When it comes to global warming, Pruitt preaches a gospel of ignorance. In a February TV interview, Pruitt pooh-poohed the notion that climate change is an "existential threat," insisting: "We know that humans have most flourished during times of — what? — warming trends. So I think there’s assumptions made that because the climate is warming that that’s necessarily a bad thing." Thumbing his nose at efforts to curb global temperature rise, Pruitt said it was "arrogant" for man to think we know what the ideal temperature should be.

But there’s a strange contradiction at the heart of the EPA chief’s makeup. Pruitt’s messianic streak, his sense of divine righteousness, is paired with an intense paranoia that he will be struck down by godless greenies. Denouncing his Democratic predecessors for "weaponizing" the EPA against energy producers, Pruitt seems convinced that environmental activists are out to get him – with real guns.

The evidence is both compelling and bizzare. Consider that Pruitt sought to have a bullet-proof desk installed at his office, according to the New York Times, which reports the administrator also sought to travel in a bullet-proof SUV – with tires that could survive gunfire.

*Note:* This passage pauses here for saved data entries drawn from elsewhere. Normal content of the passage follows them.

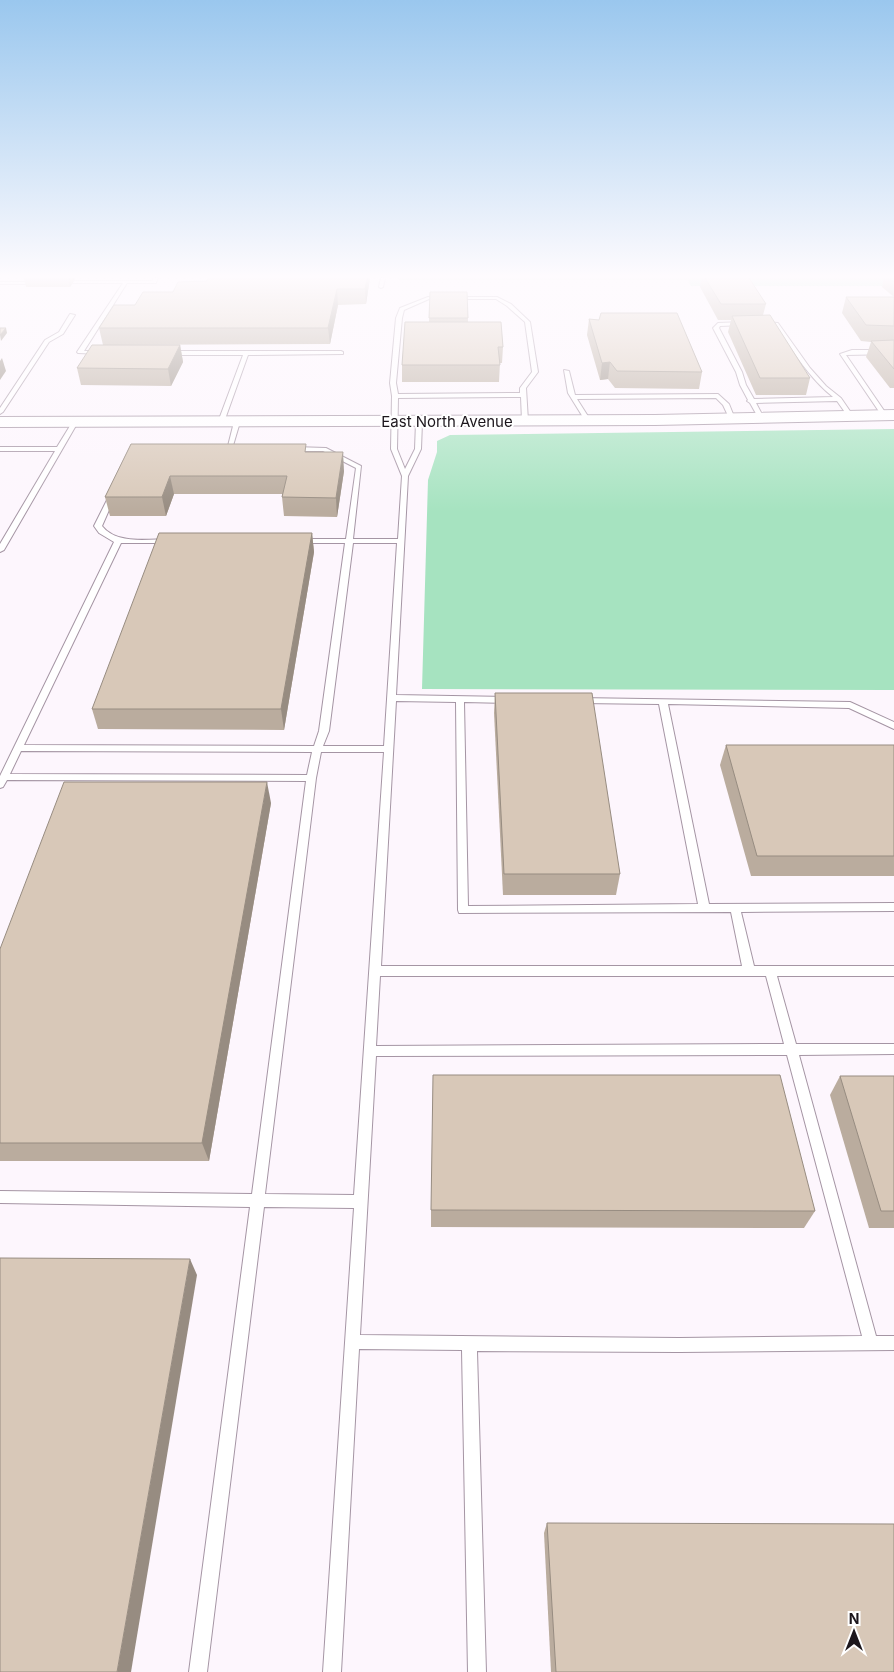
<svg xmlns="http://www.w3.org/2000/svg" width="894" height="1672" font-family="Inter,sans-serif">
  <rect width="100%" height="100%" fill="#fdf6fd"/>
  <g fill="#a6e3c0">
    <path d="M399,278h495v8h-203l-3,-6h-289z"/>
    <path d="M894,429v261l-472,-1 6,-209 9,-28v-11l13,-6z"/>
  </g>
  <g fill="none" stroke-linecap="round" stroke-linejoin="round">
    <defs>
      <g id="lane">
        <path d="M154,278h4l-2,5h-29l-43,68h16l3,2 -1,1 -24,-1 -1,-1 46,-69h-50l-2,-2h81z"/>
        <path d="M381,278h4l-2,9 -2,1 -2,-1z"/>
        <path d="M0,282h30l2,1 -2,1h-30z"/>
        <path d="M428,297h69l14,7 19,18 8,50 -12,16 2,33 -3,2 -3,-2 -1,-24 -123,1 -1,51 8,20 10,-20 1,-27 3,-2 3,2 -1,27 -13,27 -12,219 112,2 4,3 -4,3 -44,-1 4,204 230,-2 -39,-200 -79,-1 -3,-1 -1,-2 1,-2 273,4 44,20v7l-45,-21 -181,-4 41,200 185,-1v8l-153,1 13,54h140v10h-117l19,68h98v10l-95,1 77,281h18v14l-215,2 -202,-1 9,321h-18l-6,-322 -103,-1 -18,323h-18l31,-464 -90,-1 -57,465h-18l61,-465 -250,-4v-12l252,3 54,-413 -299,-1 -4,7 -3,1v-12l114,-234 -15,-9 -5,-7 16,-32 3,-2 3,2 -14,32c15,19 46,13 68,13l4,2 -4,2h-49l-97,202 290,1 5,-15 26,-188h-43l-4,-2 4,-2h44l10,-71 -33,-17h-29l-3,-2 3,-2 32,1 35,18 -8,73h45l4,-63 -11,-27 1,-53 -2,-13 6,-65 4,-10zM429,299h67l11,7 18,16 7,50 -12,16v5l-122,1 -2,-11 6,-65 2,-8zM353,543h44l-13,203h-61l6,-15zM396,701l60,1 2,208 1,3 272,-1 11,54h-361zM21,751l291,1 -5,23 -297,-1zM321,752h63l-30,443 -89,-1 51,-416zM380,976h386l18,68 -408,2zM787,1055l75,281 -183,2 -319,-3 16,-279z"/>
        <path d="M70,314l5,1 -12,19 -14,8 -46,70 -3,2v-6l45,-68 14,-8z"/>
        <path d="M743,322l2,3 -25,1 -1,2 23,44 4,13 8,14 79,-2c-24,-19 -39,-45 -57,-71l-14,-2 3,-2 13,1 32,45 16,18 15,12 13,19 -1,1h-4l-12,-17 -81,2 8,15 -5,1 -9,-16 -3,-2 1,-1 -8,-15 -4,-13 -23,-44 5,-5z"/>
        <path d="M852,350h42v4l-48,1 41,60 -1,1h-4l-42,-62z"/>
        <path d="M341,351l2,1v2l-95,1 -24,67 -3,2 -3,-2 25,-67h-74l-3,-2 3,-2z"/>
        <path d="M564,370l5,1 6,24 143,-1 11,10 6,15 -5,1 -7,-15 -7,-7 -139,1 14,22 -5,1 -18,-29z"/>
        <path d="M237,420l3,2 -8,27 -5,1 7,-28z"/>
        <path d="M73,421l5,1 -74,128 -4,2v-8l55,-93h-55v-4h57z"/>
      </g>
      <path id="secondary" d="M894,410v10l-239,5 -655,2v-10l655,-2z"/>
    </defs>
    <use href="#lane" stroke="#a595a4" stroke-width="2"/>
    <use href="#secondary" stroke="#a595a4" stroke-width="2"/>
    <use href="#lane" fill="#fff" fill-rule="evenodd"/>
    <use href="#secondary" fill="#fff" fill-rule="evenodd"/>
  </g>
  <g fill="#baac9e">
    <path d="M24,278h52l-6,9h-44z"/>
    <path d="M370,278l-4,26 -28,1 -8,39 -227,1 -4,-17 36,-23 38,-13z"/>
    <path d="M701,278h48l17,26 -3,11 47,63 -4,17h-50l-28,-63 3,-12h-13l-18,-33z"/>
    <path d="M884,278h10v19l-12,-10z"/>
    <path d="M430,292h37l1,30 35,25 -1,16h-2l-1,19h-97v-17l27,-43z"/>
    <path d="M846,297h48v91h-4l-24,-31 5,-15 -10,-1 -19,-28z"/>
    <path d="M589,319l113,53 -3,17 -84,-1 -7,-9 -8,1 -13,-45z"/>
    <path d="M180,345l3,17 -12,24 -90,-1 -4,-17z"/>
    <path d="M131,444l176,8 37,19 -7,46 -53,-1 -2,-19v-3h-108l-8,22h-56l-5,-19z"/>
    <path d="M312,533l2,19 -30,178 -186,-1 -6,-20z"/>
    <path d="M495,693l125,181 -4,21h-113l-9,-182z"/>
    <path d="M726,745h168v131h-143l-31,-111z"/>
    <path d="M271,803l-62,358h-209v-212z"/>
    <path d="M840,1076h54v152h-25l-39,-133z"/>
    <path d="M431,1210l384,1 -11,17 -373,-1z"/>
    <path d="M547,1523l347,149h-343l-7,-139z"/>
  </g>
  <g fill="#978c81">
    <path d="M68,278h8l-6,9z"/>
    <path d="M367,278h3l-4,26 -1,-15z"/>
    <path d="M337,289l1,16 -8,39 -2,-16z"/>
    <path d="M6,328l1,5 -6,8 -1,-6z"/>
    <path d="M180,345l3,17 -12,24 -3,-17z"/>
    <path d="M2,358l4,13 -6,9v-19z"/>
    <path d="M610,362l-2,17 -8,1 2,-17z"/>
    <path d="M343,452l1,19 -7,46 -1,-19z"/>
    <path d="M170,476l4,18 -8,22 -4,-19z"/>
    <path d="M312,533l2,19 -30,178 -3,-21z"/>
    <path d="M267,782l4,21 -62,358 -7,-18z"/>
    <path d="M190,1259l7,16 -66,397h-14z"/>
  </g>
  <g fill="#d8c8b8" stroke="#978c81">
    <path d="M208,278h159l-2,11h-28l-9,39h-229l15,-23h21l8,-13h30l5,-10 29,-1z"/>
    <path d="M705,278h44l17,26h-45z"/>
    <path d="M888,278h6v4z"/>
    <path d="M430,292h37l1,26h-39z"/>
    <path d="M846,297h48v29l-28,-1z"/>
    <path d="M601,313h76l25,59 -85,-1 -7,-9 -8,1 -13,-44 10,1z"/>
    <path d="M770,315l40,63h-50l-28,-62z"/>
    <path d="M405,322h96l2,25h-5l2,18h-98z"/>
    <path d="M0,328h6l-6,7z"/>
    <path d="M894,340v29l-23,-28z"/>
    <path d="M92,345h88l-12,24 -91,-1z"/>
    <path d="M131,444h175l-1,8h38l-7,46 -54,-1 5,-21h-117l-8,21h-57z"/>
    <path d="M159,533h153l-31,176h-189z"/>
    <path d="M495,693h97l28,181h-116z"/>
    <path d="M726,745h168v111h-137z"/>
    <path d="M64,782h203l-65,361h-202v-194z"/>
    <path d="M433,1075h347l35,136 -384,-1z"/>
    <path d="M840,1076h54v135h-13z"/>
    <path d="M0,1258l190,1 -73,413h-117z"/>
    <path d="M547,1523l347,1v148h-338z"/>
  </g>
  <linearGradient id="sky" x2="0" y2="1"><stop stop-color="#9ac7ee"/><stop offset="0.54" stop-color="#fefbfe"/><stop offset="1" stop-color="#fefbfe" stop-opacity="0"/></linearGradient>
  <rect width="894" height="512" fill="url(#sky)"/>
  <g text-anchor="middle" stroke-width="4" stroke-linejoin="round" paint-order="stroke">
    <g font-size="15" fill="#1c161c" stroke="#fff">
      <text x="447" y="427">East North Avenue</text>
    </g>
  </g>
  <g transform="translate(854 1632)" stroke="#ffffff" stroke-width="4" paint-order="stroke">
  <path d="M0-4L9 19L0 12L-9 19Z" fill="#1c161c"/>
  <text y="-8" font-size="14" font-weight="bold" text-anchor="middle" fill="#1c161c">N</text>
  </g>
</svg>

These details follow on revelations that Pruitt has tripled his predecessor’s security detail – ramping up to an estimated 20 bodyguards – to provide him with 24-hour protection, at salaries, CNN estimated, of nearly $2 million per year. Pruitt’s security entourage has accompanied him at public expense on non-official trips, including to Disneyland, the Rose Bowl, and visits home to Oklahoma. The tab for his security staff to protect him on an official trip to Italy was more than $30,000.

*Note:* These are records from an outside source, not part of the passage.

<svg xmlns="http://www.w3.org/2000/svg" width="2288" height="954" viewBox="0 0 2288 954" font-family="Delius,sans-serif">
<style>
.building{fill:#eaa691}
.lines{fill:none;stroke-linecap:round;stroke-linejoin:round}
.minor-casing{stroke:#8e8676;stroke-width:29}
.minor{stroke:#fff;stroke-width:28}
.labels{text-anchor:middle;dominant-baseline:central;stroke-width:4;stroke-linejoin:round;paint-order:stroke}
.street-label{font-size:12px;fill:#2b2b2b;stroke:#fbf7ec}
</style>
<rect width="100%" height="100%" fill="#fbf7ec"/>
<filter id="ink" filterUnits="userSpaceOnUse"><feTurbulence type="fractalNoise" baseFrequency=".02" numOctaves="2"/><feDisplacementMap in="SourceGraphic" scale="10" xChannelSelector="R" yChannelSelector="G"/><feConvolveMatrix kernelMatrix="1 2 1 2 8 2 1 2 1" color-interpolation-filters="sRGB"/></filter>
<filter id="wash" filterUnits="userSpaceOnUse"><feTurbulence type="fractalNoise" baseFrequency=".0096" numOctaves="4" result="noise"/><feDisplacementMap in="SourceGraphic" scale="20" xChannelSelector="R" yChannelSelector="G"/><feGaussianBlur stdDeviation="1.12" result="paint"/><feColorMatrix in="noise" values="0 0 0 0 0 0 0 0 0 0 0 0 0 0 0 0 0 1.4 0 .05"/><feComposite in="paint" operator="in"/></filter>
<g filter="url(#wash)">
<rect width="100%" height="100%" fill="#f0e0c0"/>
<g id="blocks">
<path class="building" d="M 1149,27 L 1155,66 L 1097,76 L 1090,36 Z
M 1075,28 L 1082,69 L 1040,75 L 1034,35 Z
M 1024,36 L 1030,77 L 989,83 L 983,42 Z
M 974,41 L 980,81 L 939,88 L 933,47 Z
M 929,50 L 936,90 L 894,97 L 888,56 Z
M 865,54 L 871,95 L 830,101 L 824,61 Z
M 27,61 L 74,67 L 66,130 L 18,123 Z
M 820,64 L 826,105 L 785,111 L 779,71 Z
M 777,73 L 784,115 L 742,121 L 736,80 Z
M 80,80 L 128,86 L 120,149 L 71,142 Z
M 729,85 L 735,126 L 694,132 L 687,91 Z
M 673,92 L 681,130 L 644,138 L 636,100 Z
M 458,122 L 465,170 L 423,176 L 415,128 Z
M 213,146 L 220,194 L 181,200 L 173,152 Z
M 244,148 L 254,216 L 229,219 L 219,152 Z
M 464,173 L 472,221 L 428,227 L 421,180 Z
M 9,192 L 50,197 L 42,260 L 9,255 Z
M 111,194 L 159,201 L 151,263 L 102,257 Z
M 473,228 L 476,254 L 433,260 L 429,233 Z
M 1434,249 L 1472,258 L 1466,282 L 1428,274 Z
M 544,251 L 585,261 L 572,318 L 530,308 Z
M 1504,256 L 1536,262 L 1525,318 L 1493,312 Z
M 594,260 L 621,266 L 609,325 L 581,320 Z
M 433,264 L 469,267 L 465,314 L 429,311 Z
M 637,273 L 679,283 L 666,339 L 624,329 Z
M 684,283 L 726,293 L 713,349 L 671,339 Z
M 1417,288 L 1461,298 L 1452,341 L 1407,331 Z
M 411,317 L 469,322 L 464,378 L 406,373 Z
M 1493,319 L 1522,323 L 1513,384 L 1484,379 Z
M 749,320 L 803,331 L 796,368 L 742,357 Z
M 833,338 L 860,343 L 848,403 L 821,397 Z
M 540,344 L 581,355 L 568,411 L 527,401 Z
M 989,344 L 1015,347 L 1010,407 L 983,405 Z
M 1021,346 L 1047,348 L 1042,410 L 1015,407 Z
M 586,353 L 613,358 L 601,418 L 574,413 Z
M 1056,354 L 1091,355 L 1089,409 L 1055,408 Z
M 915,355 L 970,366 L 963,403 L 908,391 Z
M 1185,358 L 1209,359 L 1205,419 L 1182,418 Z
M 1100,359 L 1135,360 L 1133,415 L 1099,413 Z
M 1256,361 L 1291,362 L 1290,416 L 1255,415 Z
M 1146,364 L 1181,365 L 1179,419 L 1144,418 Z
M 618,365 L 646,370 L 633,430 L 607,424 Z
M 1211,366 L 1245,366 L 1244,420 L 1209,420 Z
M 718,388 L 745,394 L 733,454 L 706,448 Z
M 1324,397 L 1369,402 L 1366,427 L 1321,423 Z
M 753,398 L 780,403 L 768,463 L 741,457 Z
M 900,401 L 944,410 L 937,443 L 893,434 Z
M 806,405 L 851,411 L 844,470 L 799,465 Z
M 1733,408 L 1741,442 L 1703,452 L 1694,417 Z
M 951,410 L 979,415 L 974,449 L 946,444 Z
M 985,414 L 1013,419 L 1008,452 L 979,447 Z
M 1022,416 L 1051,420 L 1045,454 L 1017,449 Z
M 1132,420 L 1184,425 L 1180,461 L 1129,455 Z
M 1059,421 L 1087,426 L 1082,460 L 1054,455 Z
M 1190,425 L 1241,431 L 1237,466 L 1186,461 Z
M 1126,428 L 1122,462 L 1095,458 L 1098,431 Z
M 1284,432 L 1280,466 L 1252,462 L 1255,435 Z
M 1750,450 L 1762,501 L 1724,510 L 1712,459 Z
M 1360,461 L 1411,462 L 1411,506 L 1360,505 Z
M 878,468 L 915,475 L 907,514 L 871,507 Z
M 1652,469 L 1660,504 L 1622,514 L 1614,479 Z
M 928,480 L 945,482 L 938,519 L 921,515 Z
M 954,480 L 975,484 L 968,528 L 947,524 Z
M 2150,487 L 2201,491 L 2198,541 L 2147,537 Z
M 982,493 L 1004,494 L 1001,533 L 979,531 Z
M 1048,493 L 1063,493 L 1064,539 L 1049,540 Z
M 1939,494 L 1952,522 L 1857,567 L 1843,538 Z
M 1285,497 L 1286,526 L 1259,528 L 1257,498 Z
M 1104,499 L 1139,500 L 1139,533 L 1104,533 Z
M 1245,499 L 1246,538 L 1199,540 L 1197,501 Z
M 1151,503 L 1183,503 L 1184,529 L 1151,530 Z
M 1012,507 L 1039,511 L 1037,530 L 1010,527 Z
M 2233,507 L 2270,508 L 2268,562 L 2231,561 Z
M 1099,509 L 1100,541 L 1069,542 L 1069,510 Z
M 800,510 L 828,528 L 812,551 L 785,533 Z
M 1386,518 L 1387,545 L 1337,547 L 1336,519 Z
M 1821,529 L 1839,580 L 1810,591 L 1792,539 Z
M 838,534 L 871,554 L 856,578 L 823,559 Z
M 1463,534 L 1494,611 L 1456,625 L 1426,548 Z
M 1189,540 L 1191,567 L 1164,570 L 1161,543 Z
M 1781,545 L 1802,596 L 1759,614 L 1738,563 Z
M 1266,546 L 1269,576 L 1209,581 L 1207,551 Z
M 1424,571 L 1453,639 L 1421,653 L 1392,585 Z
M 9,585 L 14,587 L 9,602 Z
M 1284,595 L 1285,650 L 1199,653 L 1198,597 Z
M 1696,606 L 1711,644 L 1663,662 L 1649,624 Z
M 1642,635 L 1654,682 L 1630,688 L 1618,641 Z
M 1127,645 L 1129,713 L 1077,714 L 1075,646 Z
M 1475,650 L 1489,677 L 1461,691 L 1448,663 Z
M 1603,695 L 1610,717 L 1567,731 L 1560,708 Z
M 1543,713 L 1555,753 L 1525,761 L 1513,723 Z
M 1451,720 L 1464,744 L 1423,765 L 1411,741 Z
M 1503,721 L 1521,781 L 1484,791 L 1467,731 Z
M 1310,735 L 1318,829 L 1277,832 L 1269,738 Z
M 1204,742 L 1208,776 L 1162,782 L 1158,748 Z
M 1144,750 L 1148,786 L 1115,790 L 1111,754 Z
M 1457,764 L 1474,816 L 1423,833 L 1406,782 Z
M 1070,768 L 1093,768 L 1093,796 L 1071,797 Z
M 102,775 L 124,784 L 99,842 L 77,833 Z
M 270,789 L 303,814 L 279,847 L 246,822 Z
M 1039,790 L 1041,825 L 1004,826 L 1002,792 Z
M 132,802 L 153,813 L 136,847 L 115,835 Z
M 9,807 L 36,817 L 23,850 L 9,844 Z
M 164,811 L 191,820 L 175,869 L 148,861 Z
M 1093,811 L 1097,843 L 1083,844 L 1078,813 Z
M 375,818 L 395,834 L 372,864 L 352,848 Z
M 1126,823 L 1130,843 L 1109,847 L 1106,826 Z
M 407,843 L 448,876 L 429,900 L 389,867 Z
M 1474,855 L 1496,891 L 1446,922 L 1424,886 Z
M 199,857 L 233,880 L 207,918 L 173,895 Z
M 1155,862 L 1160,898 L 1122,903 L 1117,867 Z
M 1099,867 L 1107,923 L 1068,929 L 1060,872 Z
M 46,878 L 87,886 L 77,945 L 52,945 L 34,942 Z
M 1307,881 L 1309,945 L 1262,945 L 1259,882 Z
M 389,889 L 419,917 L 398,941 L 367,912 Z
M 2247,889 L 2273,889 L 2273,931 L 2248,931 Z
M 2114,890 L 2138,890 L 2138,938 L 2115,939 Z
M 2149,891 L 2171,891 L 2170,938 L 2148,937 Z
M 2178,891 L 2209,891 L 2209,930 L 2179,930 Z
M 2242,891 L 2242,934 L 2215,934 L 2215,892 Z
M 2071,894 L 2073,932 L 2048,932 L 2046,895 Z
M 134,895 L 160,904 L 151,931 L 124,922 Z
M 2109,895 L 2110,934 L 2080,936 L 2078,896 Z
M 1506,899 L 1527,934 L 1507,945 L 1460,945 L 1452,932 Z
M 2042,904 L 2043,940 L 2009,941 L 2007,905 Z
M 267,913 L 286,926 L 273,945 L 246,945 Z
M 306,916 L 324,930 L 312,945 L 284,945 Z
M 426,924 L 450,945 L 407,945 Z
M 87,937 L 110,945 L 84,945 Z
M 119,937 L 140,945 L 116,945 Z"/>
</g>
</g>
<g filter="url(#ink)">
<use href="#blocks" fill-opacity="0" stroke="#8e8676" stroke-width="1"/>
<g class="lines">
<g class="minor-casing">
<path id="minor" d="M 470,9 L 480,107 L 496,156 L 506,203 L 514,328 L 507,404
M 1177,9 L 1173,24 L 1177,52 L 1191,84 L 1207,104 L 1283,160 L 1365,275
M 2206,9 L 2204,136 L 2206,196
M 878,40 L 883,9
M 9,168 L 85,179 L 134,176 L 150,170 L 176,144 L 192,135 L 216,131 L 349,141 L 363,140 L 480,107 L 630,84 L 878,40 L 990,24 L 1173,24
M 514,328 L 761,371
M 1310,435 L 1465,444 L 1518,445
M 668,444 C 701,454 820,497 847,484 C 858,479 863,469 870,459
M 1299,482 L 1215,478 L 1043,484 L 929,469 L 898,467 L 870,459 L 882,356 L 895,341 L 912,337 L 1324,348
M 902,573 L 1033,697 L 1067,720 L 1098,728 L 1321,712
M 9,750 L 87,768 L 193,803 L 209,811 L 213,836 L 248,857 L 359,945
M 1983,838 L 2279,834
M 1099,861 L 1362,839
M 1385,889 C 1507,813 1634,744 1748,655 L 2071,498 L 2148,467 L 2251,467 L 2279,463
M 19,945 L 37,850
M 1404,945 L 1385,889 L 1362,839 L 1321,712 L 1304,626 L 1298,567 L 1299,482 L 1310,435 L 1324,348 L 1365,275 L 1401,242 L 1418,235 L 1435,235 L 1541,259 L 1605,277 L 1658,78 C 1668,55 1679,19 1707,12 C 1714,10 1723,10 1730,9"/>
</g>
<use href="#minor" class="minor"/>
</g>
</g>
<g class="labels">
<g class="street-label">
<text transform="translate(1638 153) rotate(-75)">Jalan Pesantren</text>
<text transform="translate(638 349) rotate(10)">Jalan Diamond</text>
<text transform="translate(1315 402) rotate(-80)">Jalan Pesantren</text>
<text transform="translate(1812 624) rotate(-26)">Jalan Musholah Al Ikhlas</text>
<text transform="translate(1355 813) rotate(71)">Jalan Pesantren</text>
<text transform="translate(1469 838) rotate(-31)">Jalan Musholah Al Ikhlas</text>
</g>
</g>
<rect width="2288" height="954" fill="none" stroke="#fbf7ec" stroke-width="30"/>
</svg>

Pruitt has also been racking up huge travel bills, flying first class for what the EPA alleges were security reasons. Pruitt similarly has refused to publish his daily schedule in advance, "due to security concerns." Pruitt seems convinced that his lurking enemies are spying even inside EPA headquarters; he spent more than $40,000 of taxpayer money to construct a sound-proof phone booth in his Washington office.

Pruitt’s paranoid devotion to his personal security predictably led to false alarms. In March 2017, Pruitt’s bodyguards reportedly busted down the door of the condo he rented in D.C. when they could not reach him on his cell phone. They found him awaking from a nap.

This same condo – rented for a paltry $50 a night from a lobbyist whose clients reportedly had business before the EPA – is at the center of a growing scandal of alleged corruption and excess. Pruitt reportedly demanded a slew of presidential-style perks, including sirens to speed his motorcade through crowded D.C. streets to make a dinner reservation at the brasserie Le Diplomate.

If Pruitt had been dreaming of a potential 2024 White House run, his divine path may instead be hitting a dead-end of his own paranoid excess. White House chief of staff John Kelly has reportedly called for Pruitt’s ouster. Top deputies are leaving in droves. For the moment, President Trump is sticking by the man he’s trusted to dismantle the EPA, and whom he’d reportedly viewed as a potential upgrade to Jeff Sessions as attorney general.

Friday morning Trump fired off a tweet of encouragement that, too, seemed to buy into Pruitt’s exaggerated fear of external dangers: Pruitt is "doing a great job," Trump wrote, "but is TOTALLY under siege."